Text extracted from each page
◇ ◇ ◇

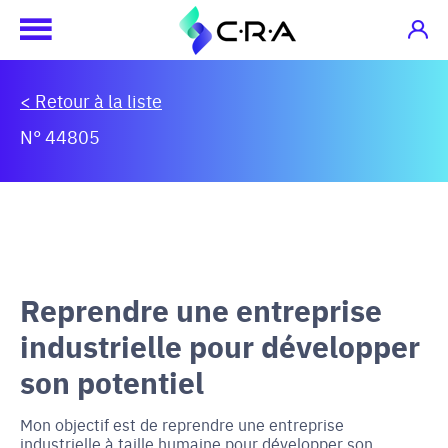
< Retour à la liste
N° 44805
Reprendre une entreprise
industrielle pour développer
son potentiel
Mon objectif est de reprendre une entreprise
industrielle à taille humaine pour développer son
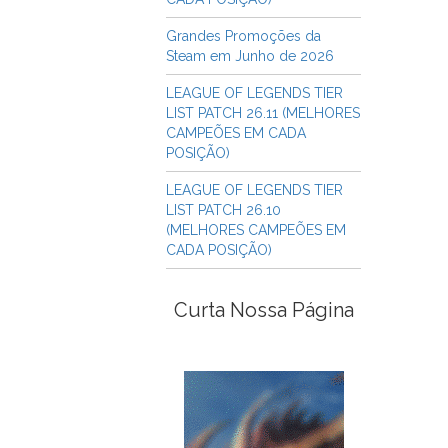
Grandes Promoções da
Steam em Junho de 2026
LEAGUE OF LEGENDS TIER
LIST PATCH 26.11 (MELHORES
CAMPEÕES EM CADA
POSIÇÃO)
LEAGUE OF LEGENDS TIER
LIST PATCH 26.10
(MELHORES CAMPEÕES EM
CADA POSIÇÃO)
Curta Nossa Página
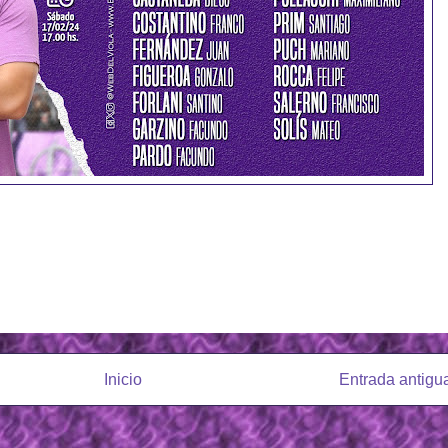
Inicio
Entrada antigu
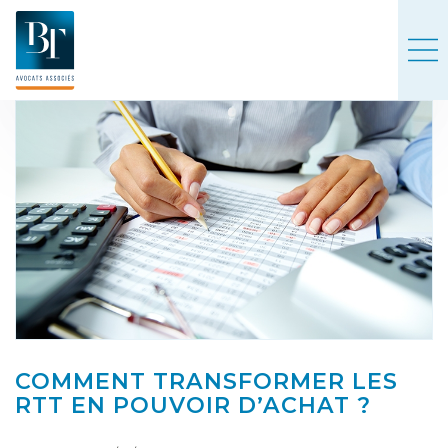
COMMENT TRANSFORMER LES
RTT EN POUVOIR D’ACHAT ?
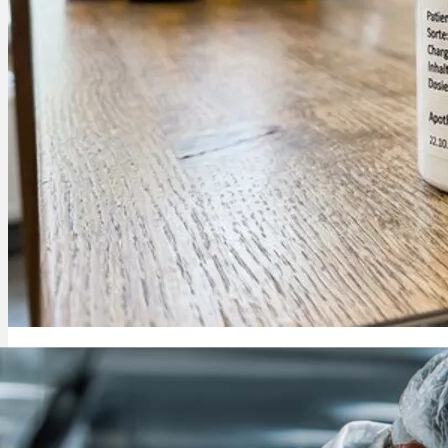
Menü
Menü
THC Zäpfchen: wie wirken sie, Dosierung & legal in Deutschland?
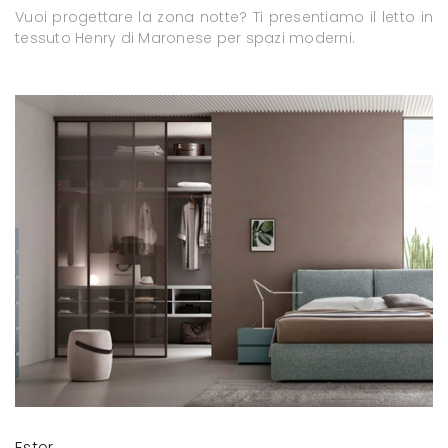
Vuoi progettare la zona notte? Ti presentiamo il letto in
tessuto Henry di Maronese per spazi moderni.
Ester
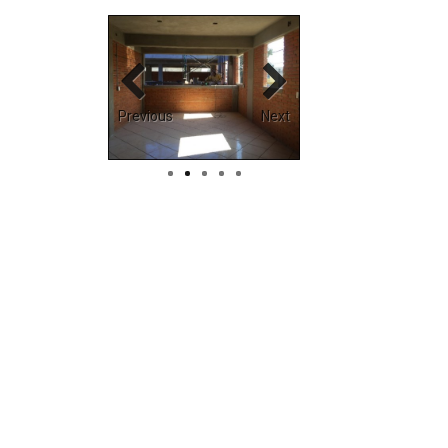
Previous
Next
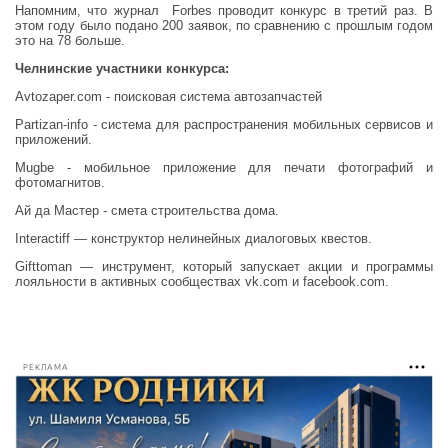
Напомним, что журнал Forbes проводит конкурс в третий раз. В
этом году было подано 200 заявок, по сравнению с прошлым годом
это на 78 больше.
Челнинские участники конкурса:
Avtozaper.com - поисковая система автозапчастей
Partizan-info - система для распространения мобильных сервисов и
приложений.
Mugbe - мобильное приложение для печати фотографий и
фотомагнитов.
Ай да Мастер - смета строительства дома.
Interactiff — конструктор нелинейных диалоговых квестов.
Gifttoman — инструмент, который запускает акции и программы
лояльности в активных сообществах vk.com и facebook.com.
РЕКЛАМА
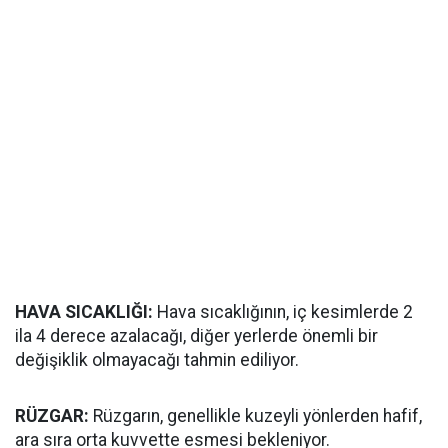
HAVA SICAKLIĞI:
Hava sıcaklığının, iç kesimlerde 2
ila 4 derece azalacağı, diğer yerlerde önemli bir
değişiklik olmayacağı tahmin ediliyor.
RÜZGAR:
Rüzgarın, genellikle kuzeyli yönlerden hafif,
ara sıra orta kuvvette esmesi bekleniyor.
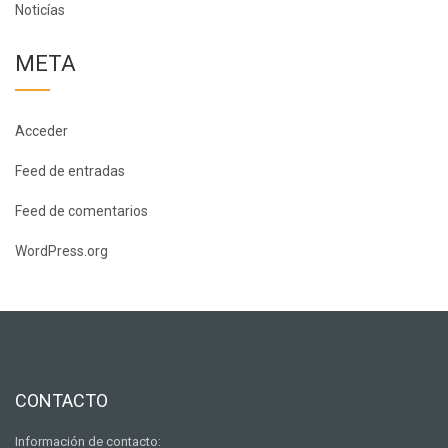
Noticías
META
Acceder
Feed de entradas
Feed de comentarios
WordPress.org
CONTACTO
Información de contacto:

◇ ◇ ◇

Activity:
Reproduce the part of the material that opens with the line containing "Напомним, что журнал" and closes at the end of the material, swapping "поисковая система" for "поисковый сервис" and changing nothing else. Leave the pictures out of your answer.

Task response:
Напомним, что журнал Forbes проводит конкурс в третий раз. В
этом году было подано 200 заявок, по сравнению с прошлым годом
это на 78 больше.
Челнинские участники конкурса:
Avtozaper.com - поисковый сервис автозапчастей
Partizan-info - система для распространения мобильных сервисов и
приложений.
Mugbe - мобильное приложение для печати фотографий и
фотомагнитов.
Ай да Мастер - смета строительства дома.
Interactiff — конструктор нелинейных диалоговых квестов.
Gifttoman — инструмент, который запускает акции и программы
лояльности в активных сообществах vk.com и facebook.com.
РЕКЛАМА
HAVA SICAKLIĞI:
Hava sıcaklığının, iç kesimlerde 2
ila 4 derece azalacağı, diğer yerlerde önemli bir
değişiklik olmayacağı tahmin ediliyor.
RÜZGAR:
Rüzgarın, genellikle kuzeyli yönlerden hafif,
ara sıra orta kuvvette esmesi bekleniyor.
Noticías
META
Acceder
Feed de entradas
Feed de comentarios
WordPress.org
CONTACTO
Información de contacto:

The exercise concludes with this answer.